Developing and maintaining clear, frequent, and thorough communication practices is critical to providing high-quality financial services to clients. When clients understand the information communicated to them, they also can understand exactly how finance professionals are acting on their behalf, giving them the opportunity to make well-informed decisions about their investments. Such understanding can be accomplished only through clear communication.
Finance professionals must thus:
- Disclose to clients and prospective clients the basic format and general principles of the investment processes they use to analyse investments, select securities and construct portfolios, and must promptly disclose any changes that might materially affect those processes.
- Disclose to clients and prospective clients significant limitations and risks associated with the investment process.
Use reasonable judgment in identifying which factors are important to their investment analyses, recommendations or actions and include those factors in communications with clients and prospective clients.
- Distinguish between fact and opinion in the presentation of investment analyses and recommendations.
Different forms of communication
For the purposes of the standard, communication is not confined to a written report of the type traditionally generated by an analyst researching a security, company or industry. A presentation of information can be made via any means of communication, including in-person recommendation or description; telephone conversation; media broadcast; or transmission by computer, such as on the Internet.
Computer and mobile device communications have rapidly evolved. When using any social media service to communicate business information, finance professionals must be diligent in their efforts to avoid unintended problems, because these services may not be available to all clients. When providing information to clients through new technologies, finance professionals should take reasonable steps to ensure that such delivery would treat all clients fairly and, if necessary, be considered publicly disseminated.
Ethics in action: practise, practise, practise
Consider this case study, based on a United States Securities and Exchange Commission Office of Compliance Inspections and Examinations Risk Alert. As a guide, the desired ethical behaviour required is based on the CFA Institute Code of Ethics and Standards of Professional Conduct (Code and Standards).
Maalouf works in a branch office for a large wealth management firm. The firm’s fees are based on a percentage of the value of the assets managed in each client account. The firm has a standard method for valuing assets and calculating fees for all of its clients, which is disclosed to each client at the outset of the relationship.
Over time, the firm transitions to, firstly, using the market value of client assets at the end of the billing cycle instead of the average daily balance of the account; secondly, including assets in the fee calculation, such as cash or cash equivalents, that were previously excluded; and thirdly, charging clients for a full billing period, rather than prorating fees for clients that start or terminate accounts in the middle of a billing period.
Can Maalouf change the valuation and fee calculation methodology as long as actual fees charged to clients are lower?
Under the Communication with Clients and Prospective Clients Standard, finance professionals must disclose to clients the basic format and general principles of the investment process. Advisory fees are a critical part of the investment management process.
Communication allows clients to make well-informed decisions about their investments – including about whether to engage or retain an investment adviser.
If the methods for valuing assets or calculating fees change, such that they are different from the process set out and agreed to by the client, this must be disclosed. It is improper to change fee calculation methodology without disclosure, even if it results in lower fees.
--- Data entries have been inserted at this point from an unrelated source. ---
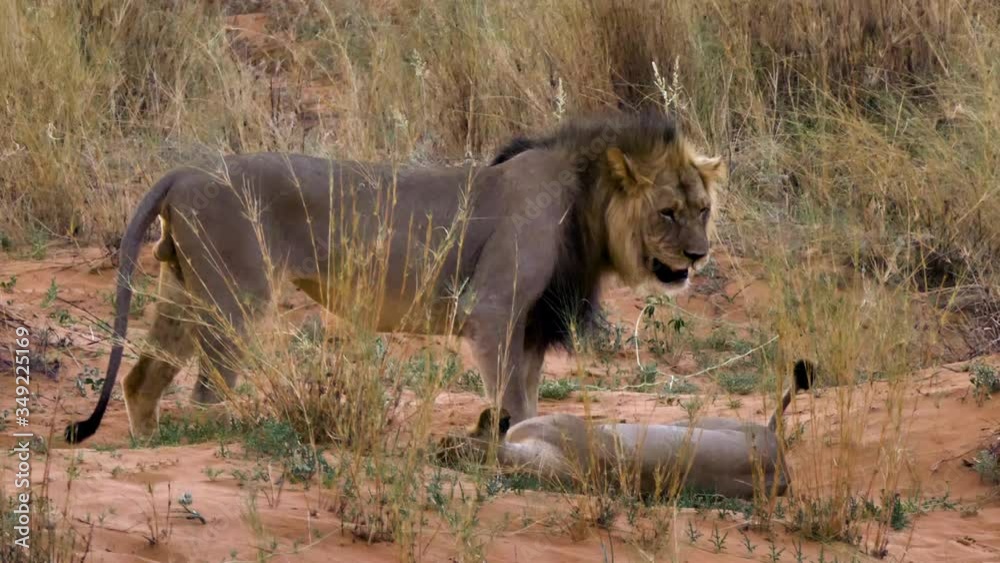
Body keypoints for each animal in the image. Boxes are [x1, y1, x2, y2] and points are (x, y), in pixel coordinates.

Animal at [65, 111, 726, 443]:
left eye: (703, 209)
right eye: (667, 212)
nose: (698, 257)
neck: (588, 204)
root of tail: (184, 172)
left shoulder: (534, 323)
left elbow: (530, 395)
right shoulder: (492, 310)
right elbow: (512, 398)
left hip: (184, 290)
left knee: (142, 380)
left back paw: (150, 445)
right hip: (236, 296)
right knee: (207, 390)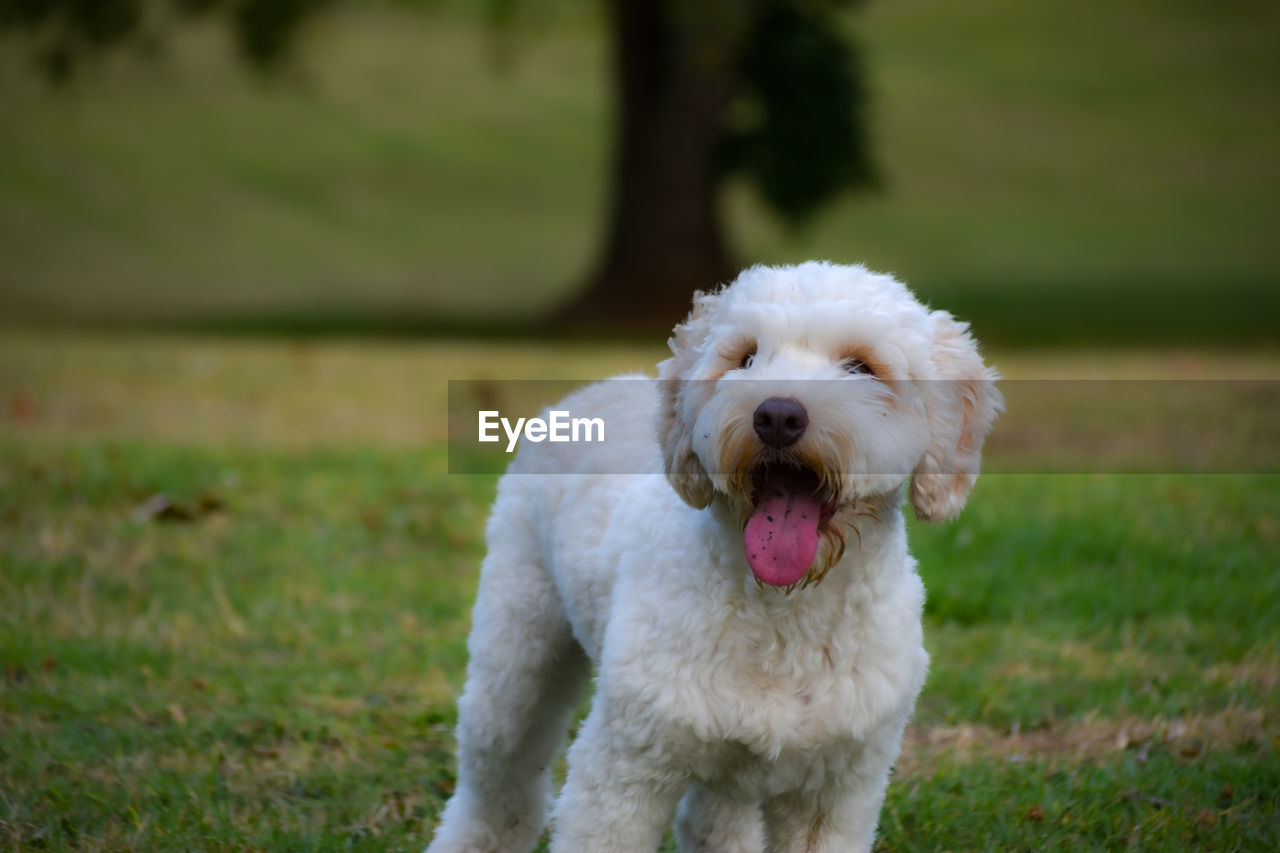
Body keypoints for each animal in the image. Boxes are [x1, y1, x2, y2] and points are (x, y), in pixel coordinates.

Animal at [427, 261, 998, 850]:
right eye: (745, 357)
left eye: (862, 366)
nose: (777, 416)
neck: (783, 612)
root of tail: (596, 388)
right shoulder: (622, 771)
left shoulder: (836, 790)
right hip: (515, 658)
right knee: (498, 785)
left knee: (710, 818)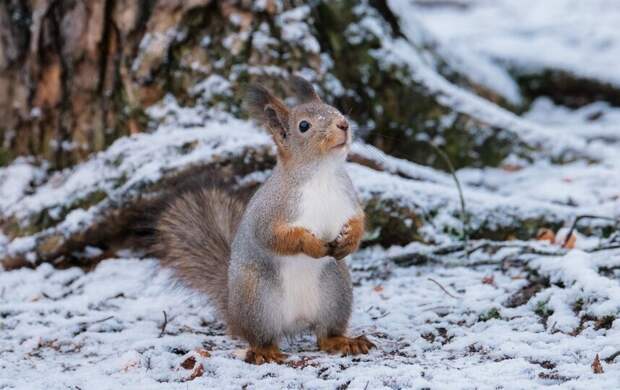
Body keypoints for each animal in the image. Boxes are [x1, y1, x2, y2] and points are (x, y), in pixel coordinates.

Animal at [157, 77, 376, 366]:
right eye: (303, 126)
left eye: (335, 108)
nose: (344, 124)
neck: (322, 174)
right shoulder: (269, 213)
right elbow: (275, 237)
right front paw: (312, 245)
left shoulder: (349, 201)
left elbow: (360, 221)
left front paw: (349, 239)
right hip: (258, 299)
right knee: (262, 337)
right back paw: (265, 351)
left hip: (336, 292)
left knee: (324, 335)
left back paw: (344, 341)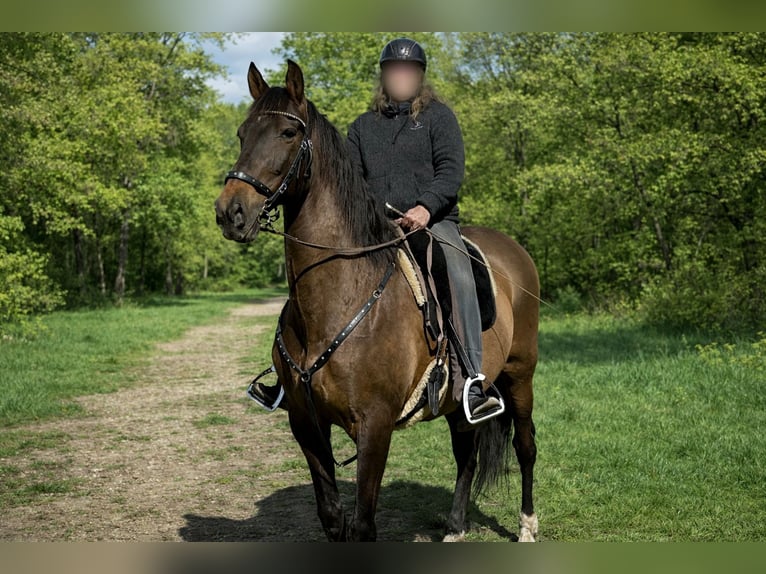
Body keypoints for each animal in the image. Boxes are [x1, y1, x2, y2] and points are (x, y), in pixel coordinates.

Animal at [214, 60, 540, 542]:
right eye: (241, 134)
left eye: (288, 134)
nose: (230, 212)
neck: (336, 301)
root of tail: (514, 252)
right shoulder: (306, 425)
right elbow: (334, 519)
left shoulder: (375, 426)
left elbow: (364, 525)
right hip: (459, 399)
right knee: (466, 451)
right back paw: (455, 526)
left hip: (520, 377)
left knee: (525, 446)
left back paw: (527, 526)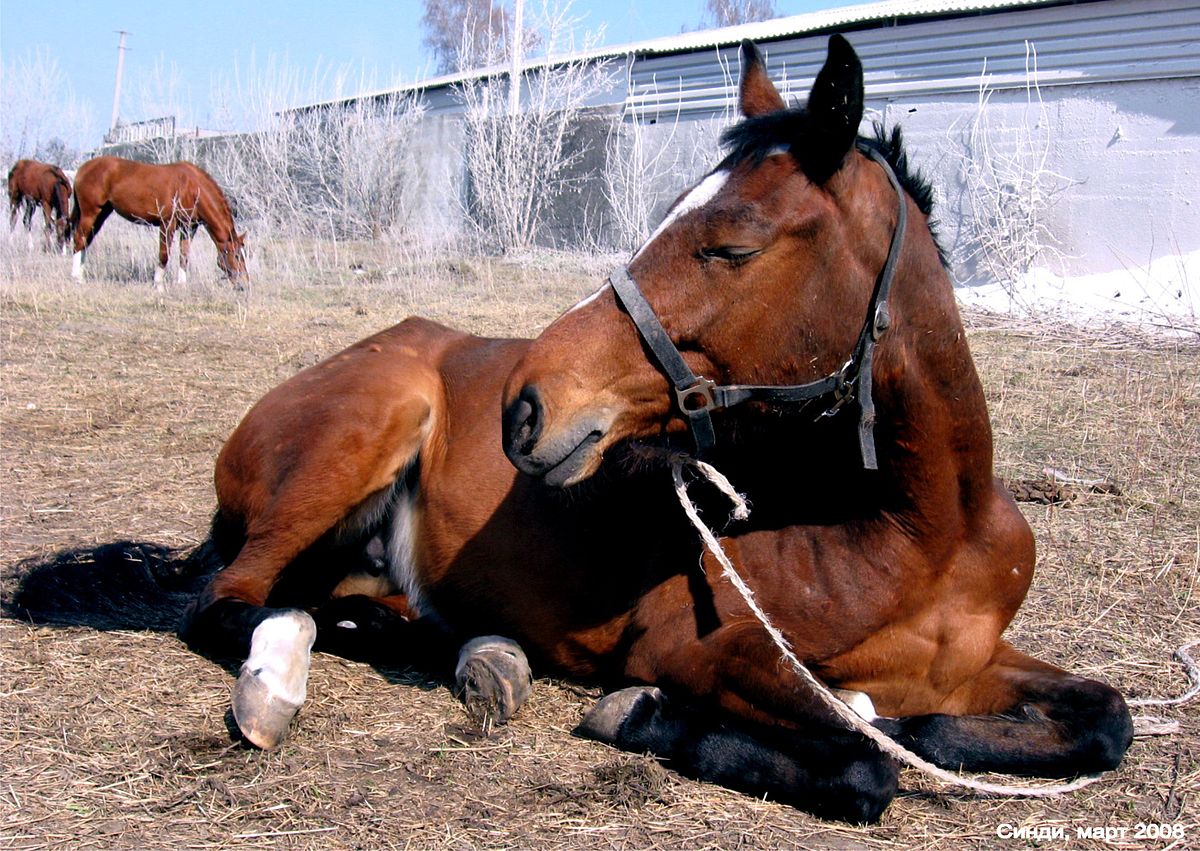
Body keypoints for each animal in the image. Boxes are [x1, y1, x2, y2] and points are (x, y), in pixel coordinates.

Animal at [69, 159, 246, 289]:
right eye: (237, 255)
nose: (244, 284)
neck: (191, 188)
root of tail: (83, 168)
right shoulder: (167, 224)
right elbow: (164, 254)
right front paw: (159, 283)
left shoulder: (189, 228)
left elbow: (184, 255)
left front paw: (181, 284)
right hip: (90, 212)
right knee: (79, 239)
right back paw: (76, 278)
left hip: (101, 213)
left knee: (85, 241)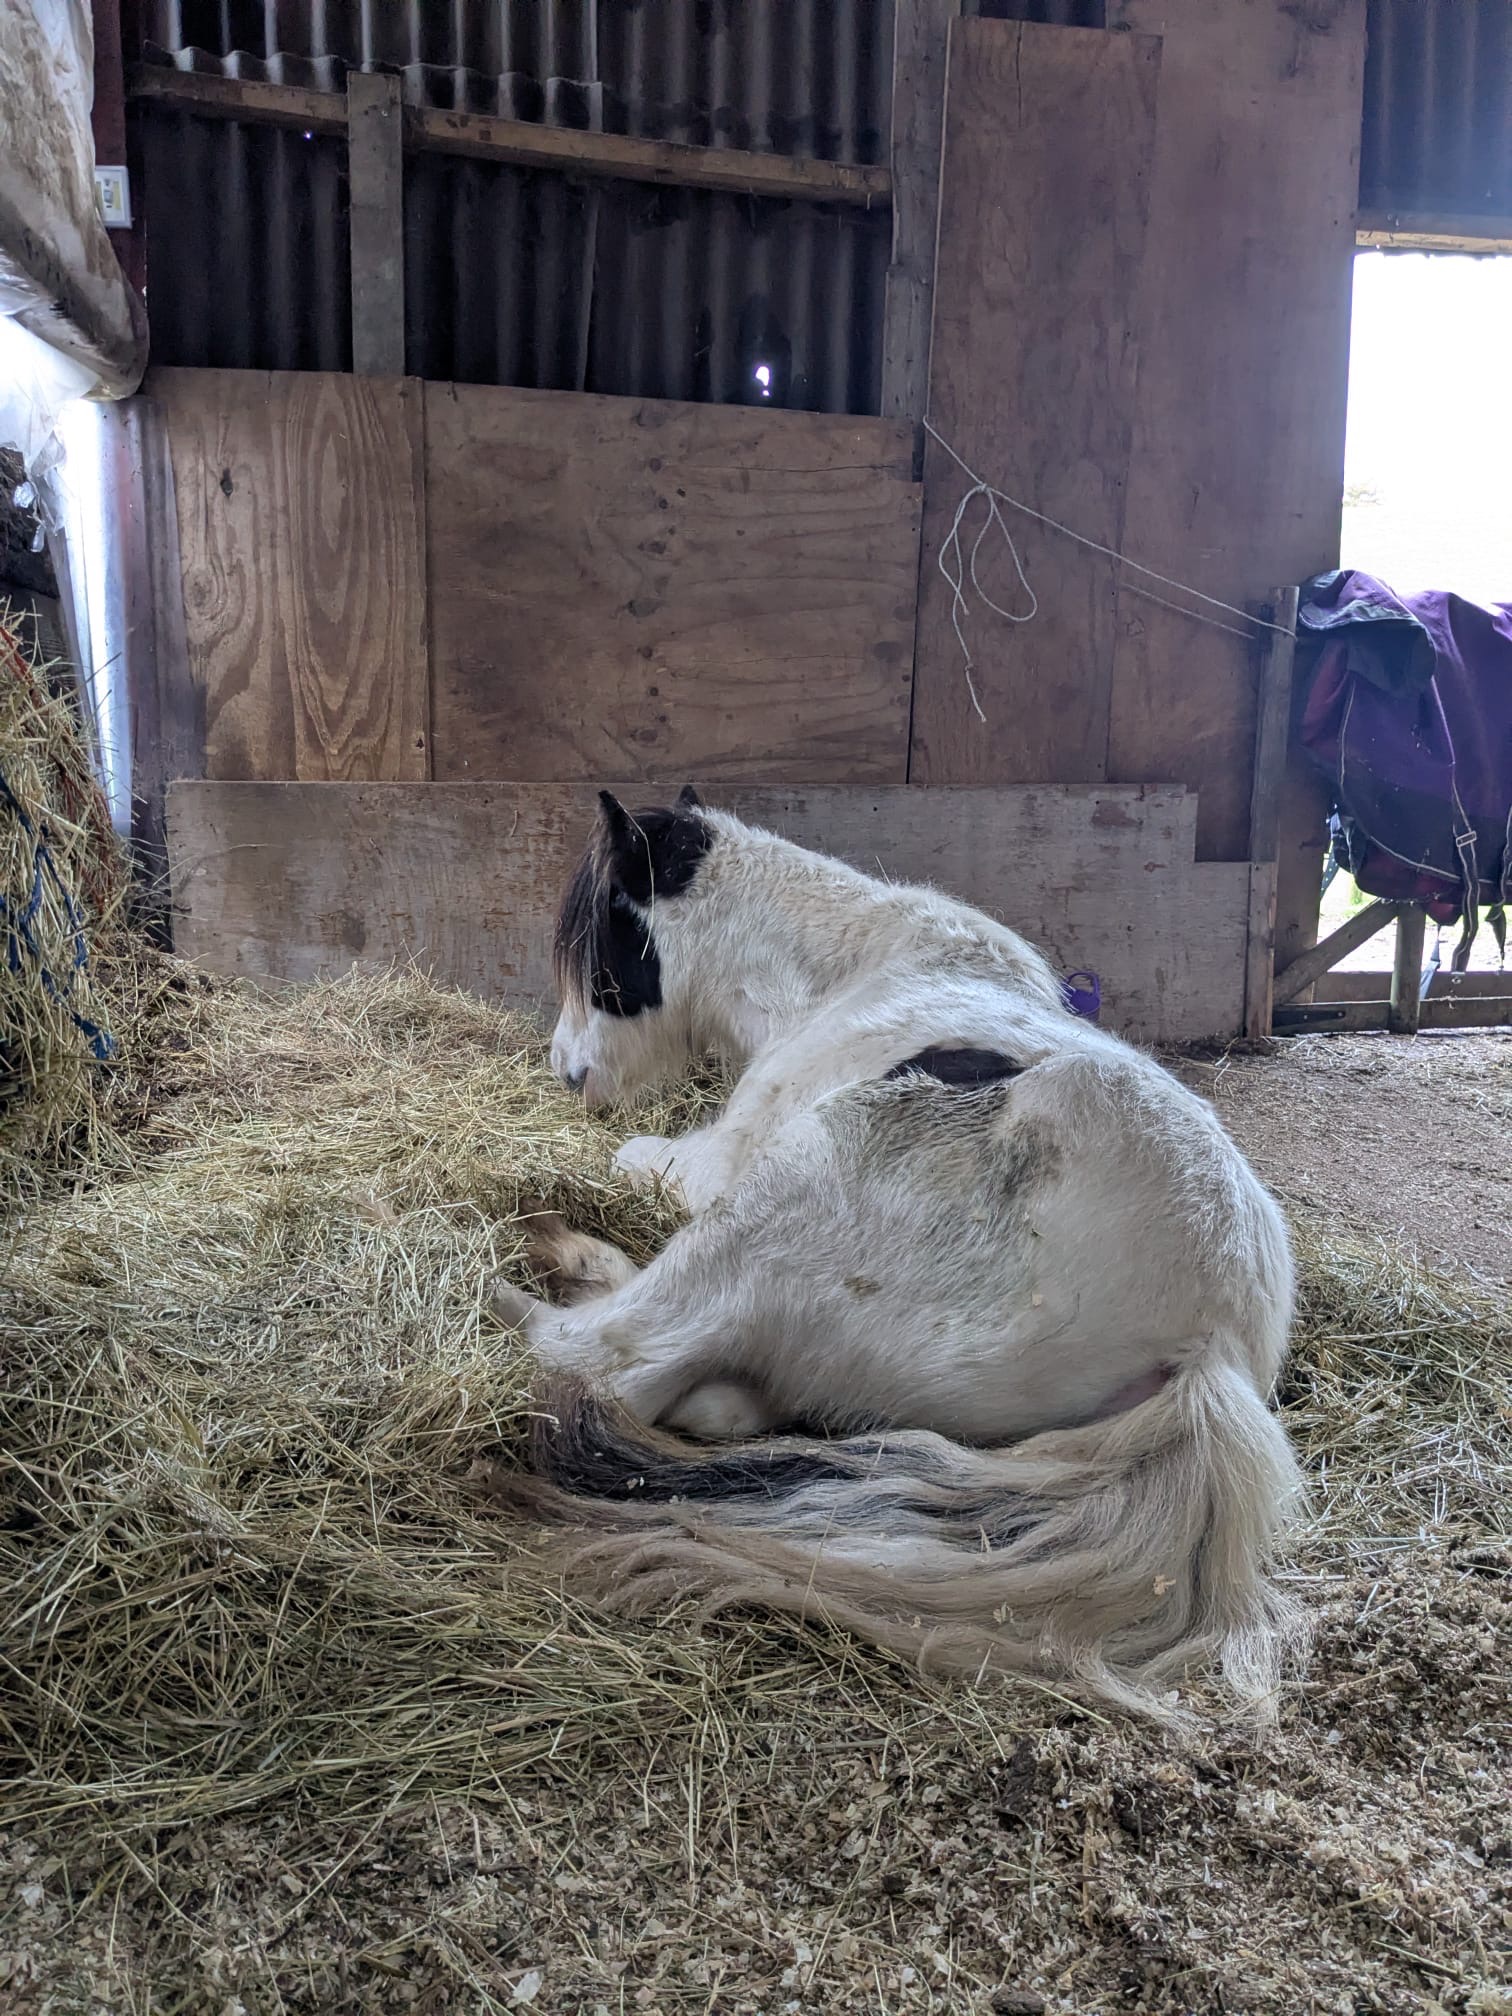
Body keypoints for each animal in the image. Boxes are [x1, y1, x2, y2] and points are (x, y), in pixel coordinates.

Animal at [490, 787, 1306, 1714]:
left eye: (607, 946)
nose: (568, 1072)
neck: (846, 973)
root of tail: (1215, 1349)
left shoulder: (715, 1164)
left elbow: (634, 1163)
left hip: (788, 1194)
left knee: (602, 1360)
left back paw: (528, 1265)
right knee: (704, 1392)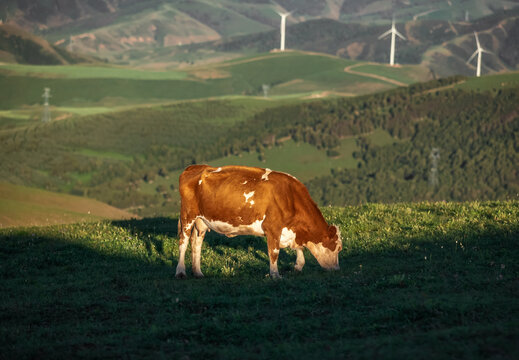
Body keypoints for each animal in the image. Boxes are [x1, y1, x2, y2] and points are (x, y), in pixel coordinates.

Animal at [177, 165, 344, 280]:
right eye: (338, 248)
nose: (337, 269)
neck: (290, 197)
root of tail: (195, 167)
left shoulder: (291, 230)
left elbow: (299, 249)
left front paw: (297, 266)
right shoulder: (273, 228)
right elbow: (274, 252)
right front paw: (275, 275)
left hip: (201, 221)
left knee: (196, 243)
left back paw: (198, 272)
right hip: (187, 216)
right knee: (183, 242)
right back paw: (180, 272)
Using end-of-cycle valuations, including cash equivalents, or not pro-rating fees for newly acquired or terminated clients are possible methods for calculating fees – as long as those policies are disclosed and agreed to by the client.
It is also permissible to change valuation methodology and fee calculation policies over time for existing accounts. Maalouf and his firm can negotiate with their clients about changing the methods for calculating fees that were originally disclosed. Hence, Maalouf must notify his clients of the changes in the valuation and fee calculation methods.
The writers are CFA charterholders who volunteer with the Singapore chapter on advocacy issues, with a view towards promoting financial literacy among retail investors and improving overall standards and integrity in the industry.